* _What is expected_
Each line of the data below that carries the word "svenska" needs to be copied.

* _Data under study_
*** Begin section ***

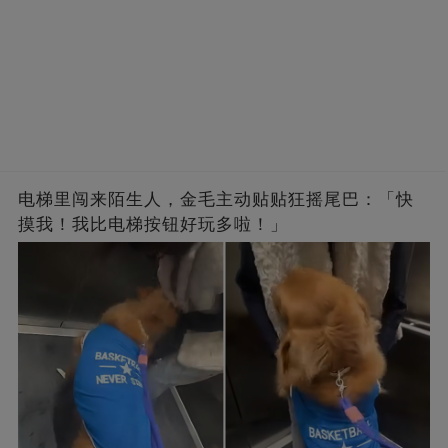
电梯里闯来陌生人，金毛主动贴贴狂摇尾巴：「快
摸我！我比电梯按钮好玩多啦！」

*** End section ***
*** Begin section ***

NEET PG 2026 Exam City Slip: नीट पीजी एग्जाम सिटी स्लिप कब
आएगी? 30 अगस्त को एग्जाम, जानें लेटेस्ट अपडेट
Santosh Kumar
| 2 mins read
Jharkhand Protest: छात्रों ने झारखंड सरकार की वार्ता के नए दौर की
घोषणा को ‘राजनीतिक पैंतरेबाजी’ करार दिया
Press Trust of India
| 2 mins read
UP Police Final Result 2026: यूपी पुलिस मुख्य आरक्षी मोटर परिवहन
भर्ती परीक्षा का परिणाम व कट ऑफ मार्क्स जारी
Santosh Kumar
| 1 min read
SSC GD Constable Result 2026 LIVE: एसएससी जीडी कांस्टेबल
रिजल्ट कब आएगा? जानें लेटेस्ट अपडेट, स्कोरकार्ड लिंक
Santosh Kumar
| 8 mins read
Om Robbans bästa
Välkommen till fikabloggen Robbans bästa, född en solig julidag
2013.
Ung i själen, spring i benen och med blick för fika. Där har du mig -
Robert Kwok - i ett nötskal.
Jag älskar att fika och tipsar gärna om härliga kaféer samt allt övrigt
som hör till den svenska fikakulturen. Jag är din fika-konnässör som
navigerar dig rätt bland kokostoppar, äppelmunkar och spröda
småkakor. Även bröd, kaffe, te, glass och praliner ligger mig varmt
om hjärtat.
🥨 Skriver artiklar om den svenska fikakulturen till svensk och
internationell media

*** End section ***

* _Exercise solution_
som hör till den svenska fikakulturen. Jag är din fika-konnässör som
🥨 Skriver artiklar om den svenska fikakulturen till svensk och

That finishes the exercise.